Sorry for the infrequent updates. What have you been up to? Read something interesting? Watched a good movie?
I’ve posted a few of Carolin Crawford’s astronomy lectures before – in this post I’ve added a few more:
If you want a more detailed account, Rory Barnes’ Formation and Evolution of Exoplanets is probably a good try, even though it’s a couple of years old and things are – as Crawford points out – changing rather fast in this field of exploration. I read the first couple of chapters of that book a while back and browsed a few of the other chapters a bit later on, but I decided against finishing it because it was too much work – the mathematics gets a bit ugly along the way, and if you don’t happen to have a rather strong foundation in physics and(/or?) maths it’s probably not worth your time as you’ll not understand much of what’s going on.

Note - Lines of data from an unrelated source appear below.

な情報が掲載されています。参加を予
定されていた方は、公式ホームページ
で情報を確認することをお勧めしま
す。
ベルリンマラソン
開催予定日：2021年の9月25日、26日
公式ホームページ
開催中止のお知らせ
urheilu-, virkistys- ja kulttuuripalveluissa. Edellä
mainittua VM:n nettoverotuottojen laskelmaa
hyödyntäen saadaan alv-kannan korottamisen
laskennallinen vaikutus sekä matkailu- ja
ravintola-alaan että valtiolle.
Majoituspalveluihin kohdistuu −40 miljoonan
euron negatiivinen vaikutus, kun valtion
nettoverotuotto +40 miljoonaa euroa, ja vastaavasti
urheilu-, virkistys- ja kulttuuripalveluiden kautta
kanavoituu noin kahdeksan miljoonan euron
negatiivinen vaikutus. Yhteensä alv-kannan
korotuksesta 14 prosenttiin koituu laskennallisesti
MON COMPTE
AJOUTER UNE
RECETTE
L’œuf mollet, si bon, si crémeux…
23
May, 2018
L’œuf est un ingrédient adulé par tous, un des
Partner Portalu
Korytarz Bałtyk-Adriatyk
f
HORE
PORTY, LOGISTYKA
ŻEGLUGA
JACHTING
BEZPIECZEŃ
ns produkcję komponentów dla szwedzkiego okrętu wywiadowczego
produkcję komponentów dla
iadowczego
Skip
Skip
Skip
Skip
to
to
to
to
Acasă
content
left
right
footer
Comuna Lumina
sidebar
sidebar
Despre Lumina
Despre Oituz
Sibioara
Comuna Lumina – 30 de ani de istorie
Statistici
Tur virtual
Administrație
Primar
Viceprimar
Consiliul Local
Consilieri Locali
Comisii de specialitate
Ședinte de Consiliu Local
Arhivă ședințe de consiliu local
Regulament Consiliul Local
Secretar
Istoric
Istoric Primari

It’s sometimes a bit annoying that you can’t tell what she’s pointing at when she’s explaining what going on in a given picture or illustration (I find that this is a very common problem when it comes to online lectures, and it’s also sometimes an issue during the other lectures in this series), but it’s still a great lecture.

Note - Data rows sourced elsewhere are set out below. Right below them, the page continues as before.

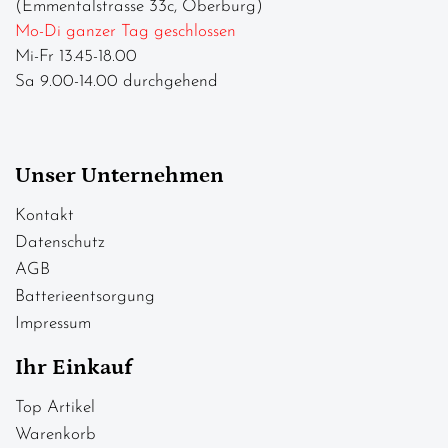
(Emmentalstrasse 33c, Oberburg)
Mo-Di ganzer Tag geschlossen
Mi-Fr 13.45-18.00
Sa 9.00-14.00 durchgehend
Unser Unternehmen
Kontakt
Datenschutz
AGB
Batterieentsorgung
Impressum
Ihr Einkauf
Top Artikel
Warenkorb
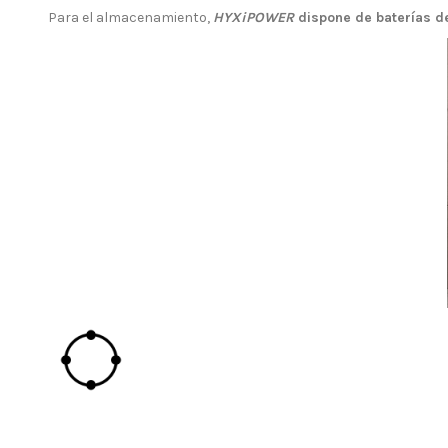
Para el almacenamiento,
HYXiPOWER
dispone de baterías de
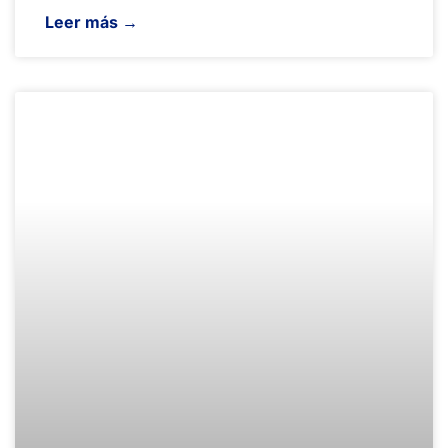
Leer más →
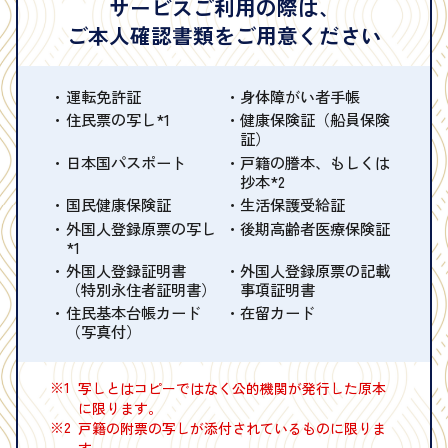
サービスご利用の際は、
ご本人確認書類をご用意ください
運転免許証
身体障がい者手帳
住民票の写し*1
健康保険証（船員保険
証）
日本国パスポート
戸籍の謄本、もしくは
抄本*2
国民健康保険証
生活保護受給証
外国人登録原票の写し
後期高齢者医療保険証
*1
外国人登録証明書
外国人登録原票の記載
（特別永住者証明書）
事項証明書
住民基本台帳カード
在留カード
（写真付）
※1
写しとはコピーではなく公的機関が発行した原本
に限ります。
※2
戸籍の附票の写しが添付されているものに限りま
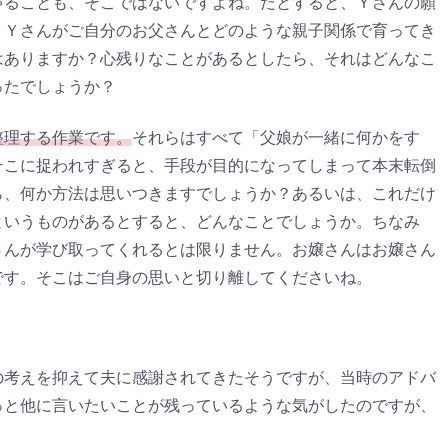
ゃることも、そこではないですよね。だとすると、Ｙさんの願
、Ｙさんがご自分のお父さんとどのような親子関係で育ってき
はありますか？心残りなことがあるとしたら、それはどんなこ
ったでしょうか？
整理する作業です。
それらはすべて「父娘が一緒に何かをす
そこに捉われすぎると、手段が目的になってしまって本末転倒
ら、何か方法は思いつきますでしょうか？あるいは、これだけ
というものがあるとすると、どんなことでしょうか。ちなみ
さんが学び取ってくれるとは限りません。お嬢さんはお嬢さん
です。そこはご自身の思いと切り離してくださいね。
の考えを抑えて夫に感謝されてきたそうですが、当時のアドバ
っと他に言いたいことが残っているような気がしたのですが、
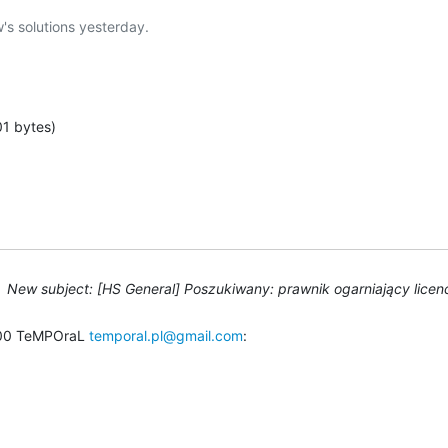
s solutions yesterday.

1 bytes)
New subject: [HS General] Poszukiwany: prawnik ogarniający lice
00 TeMPOraL 
temporal.pl@gmail.com
:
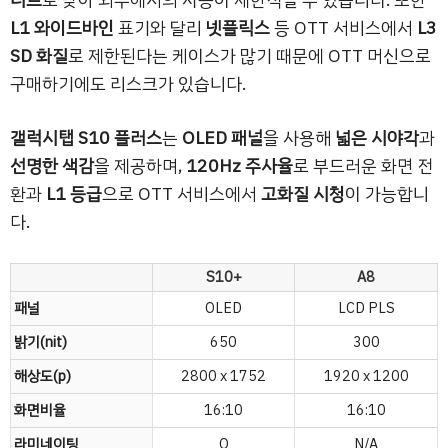
L1 와이드바인
표기와 달리
넷플릭스
등 OTT 서비스에서
L3
SD 화질
로 제한된다는 케이스가 많기 때문에 OTT 머신으로
구매하기에도 리스크가 있습니다.
갤럭시탭 S10 플러스
는
OLED 패널
을 사용해
넓은 시야각
과
선명한 색감
을 제공하며,
120Hz 주사율
로 부드러운 화면 전
환과
L1 등급
으로 OTT 서비스에서
고화질 시청
이 가능합니
다.
S10+
A8
패널
OLED
LCD PLS
밝기(nit)
650
300
해상도(p)
2800 x 1752
1920 x 1200
화면비율
16:10
16:10
라미네이팅
O
N/A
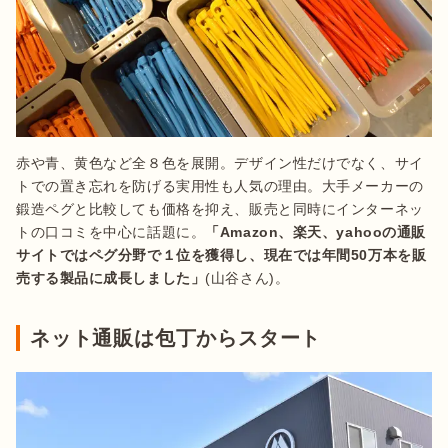
赤や青、黄色など全８色を展開。デザイン性だけでなく、サイ
トでの置き忘れを防げる実用性も人気の理由。大手メーカーの
鍛造ペグと比較しても価格を抑え、販売と同時にインターネッ
トの口コミを中心に話題に。
「Amazon、楽天、yahooの通販
サイトではペグ分野で１位を獲得し、現在では年間50万本を販
売する製品に成長しました」
(山谷さん)。
ネット通販は包丁からスタート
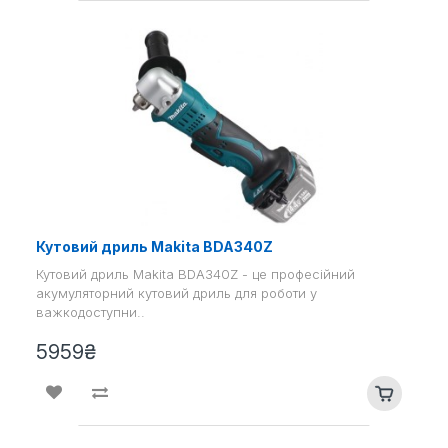
Кутовий дриль Makita BDA340Z
Кутовий дриль Makita BDA340Z - це професійний
акумуляторний кутовий дриль для роботи у
важкодоступни..
5959₴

This one is actually the most recent one I’ve watched, even though it turns out it’s her first Gresham lecture. The sound quality of this lecture is a bit worse than that of the ones above, especially during the first minutes (perhaps I just got used to it? I don’t know…) but it’s pretty awesome anyway:
I think Crawford’s doing a splendid job and that’s she’s given some very interesting and educational videos. Please don’t skip/ignore these videos just because they’re somewhat longer than ‘the standard youtube video‘ – there’s some really awesome stuff here (the same thing applies, I think, to the various medical lectures I’ve posted recently as well – you can go back to those posts now and have a look if you skipped them the first time around; they’re all still there…). Wikipedia incidentally has great coverage of many astronomy-related topics and I’m sure (because I’ve read some of them before, e.g. the article about Enceladus) that there are some featured articles about stuff covered in these lectures waiting for you if you want to learn more. You don’t need to start at the Enceladus article if you want to learn more about Saturn’s moons – a better place to start would probably be this article.

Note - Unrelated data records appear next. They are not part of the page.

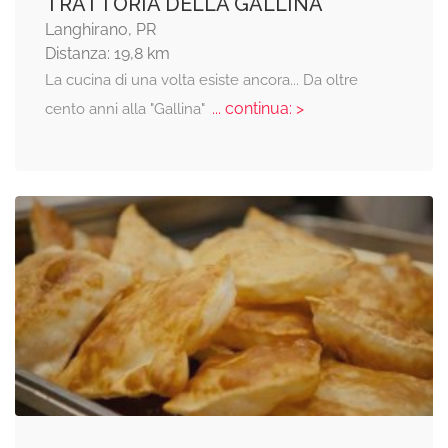
TRATTORIA DELLA GALLINA
Langhirano, PR
Distanza: 19,8 km
La cucina di una volta esiste ancora... Da oltre
... continua: >
cento anni alla "Gallina"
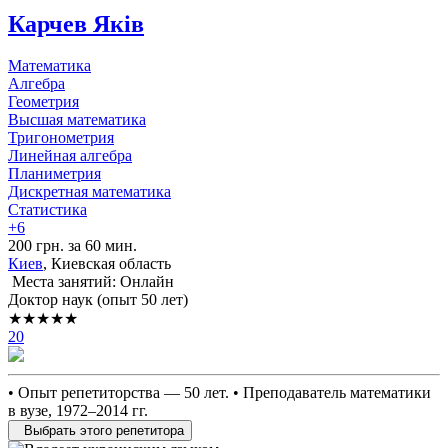
Карчев Яків
Математика
Алгебра
Геометрия
Высшая математика
Тригонометрия
Линейная алгебра
Планиметрия
Дискретная математика
Статистика
+6
200 грн. за 60 мин.
Киев
, Киевская область
Места занятий: Онлайн
Доктор наук (опыт 50 лет)
★★★★★
20
• Опыт репетиторства — 50 лет. • Преподаватель математики
в вузе, 1972–2014 гг.
Выбрать этого репетитора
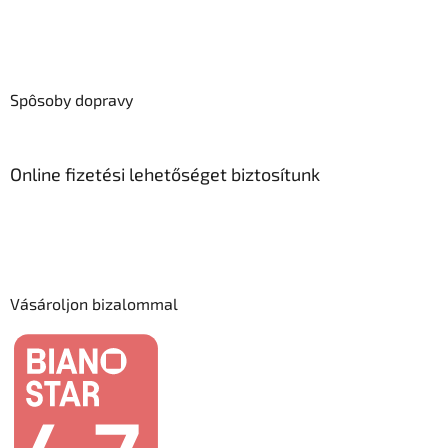
Spôsoby dopravy
Online fizetési lehetőséget biztosítunk
Vásároljon bizalommal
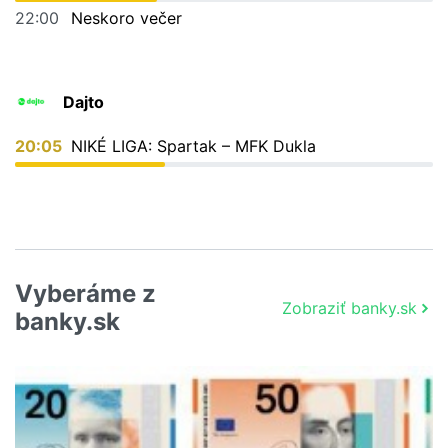
22:00
Neskoro večer
Dajto
20:05
NIKÉ LIGA: Spartak – MFK Dukla
Vyberáme z
Zobraziť banky.sk
banky.sk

As Razib Khan put it recently, this is truly a golden age of the mind, if you want it. As some of the readers who read my most recent post (I pulled it later, and there wasn’t much to read, really – so the rest of you didn’t miss out on anything..) might have inferred, I often have doubts about if this will keep being ‘enough’ for me, for some rather narrow definitions of ‘enough’ – but I should point out that I do derive (…/and so it is possible to derive…) a great deal of pleasure from living in an age where you at least in theory (but to a greater and greater extent also in practise) have the option of exploring and learning (/trying to learn..) stuff about almost any topic you’d care to have a go at. Even though I from time to time find myself depressed on account of wanting/desiring much more from life than what such a life of the mind on its own can possibly give me, I do think that most people do not take enough advantage of the opportunities they have today in this area of life.